Time-keeping and calendars emerge through the interaction between objects and the events they generate. Once codified, the calendars are “necromantic” objects that affect the perception of time across multiple generations. Just like our own lives are shaped by ancient Roman months and a later Papal calendar reform, the lives of the Classic period Maya were affected by calendar systems created by long-dead Formative period people.
The specific aim is to study how the Formative (2000 BC–AD 250) and Classic (AD 250–1050) Maya Long Count of accumulative time disappeared in favor of a cyclical Postclassic (1050–1519/1697) Short Count. The “divine kingship” was associated with the Long Count until the cessation of dated monuments at the beginning of the 10th century AD, an event that coincided with the Maya collapse.

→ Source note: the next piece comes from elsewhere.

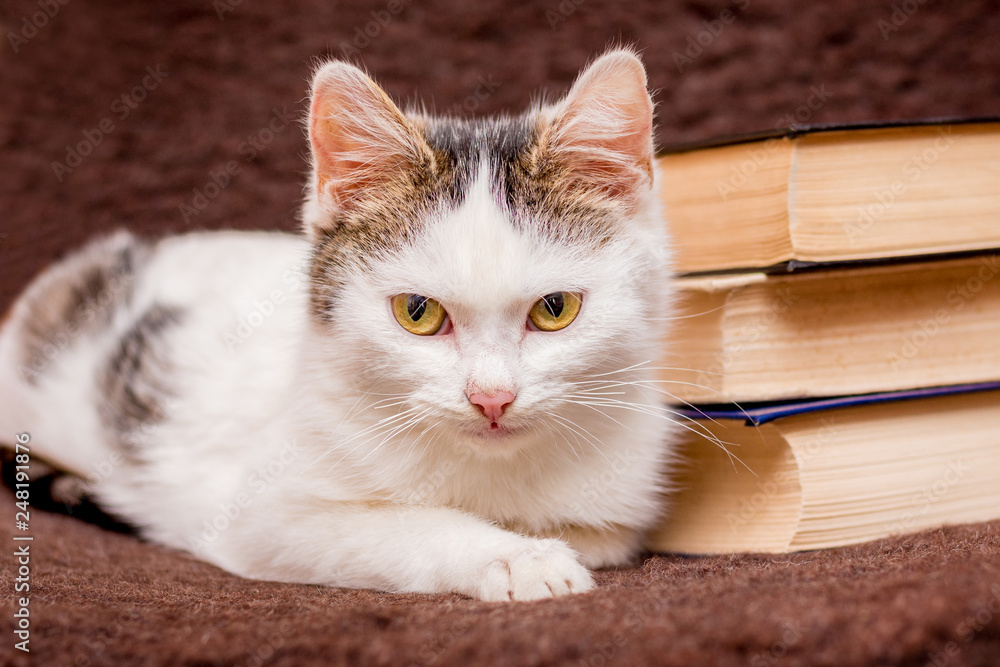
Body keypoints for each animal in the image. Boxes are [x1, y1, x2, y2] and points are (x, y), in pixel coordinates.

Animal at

In the Postclassic period the Short Count dominated and did so until the Spanish conquest of Noj Petén in 1697. This calendar consists of cycles of 256 years and its importance in the Postclassic coincides with myths of previous ages. Knowledge of earlier history, past collapses and perception of ruins enforced a calendar change that emphasized previous creations and/or repeated periods of time. The change in how the Maya used their calendars will primarily be studied from changes in site plans, artefact assemblages, etc. and when these occurred in relation to known calendar periods.
A weird coincidence. In a couple of previous posts I have described the “2012-phenomenon” as a hyperobject. I will also give a talk about it next year in London. Roughly one year ago I went to Tjolöholms slott (Tjolöholm Castle) outside Göteborg for an interview for the Swedish newspaper Dagens Nyheter. The interview was about the 2012-end date and the reason why we went to Tjolöholm was because it was the setting for parts of Lars von Trier’s movie Melancholia. Two days ago this review of Timothy Morton’s book Hyperobjects was posted. It uses Melancholia as an example throughout the review.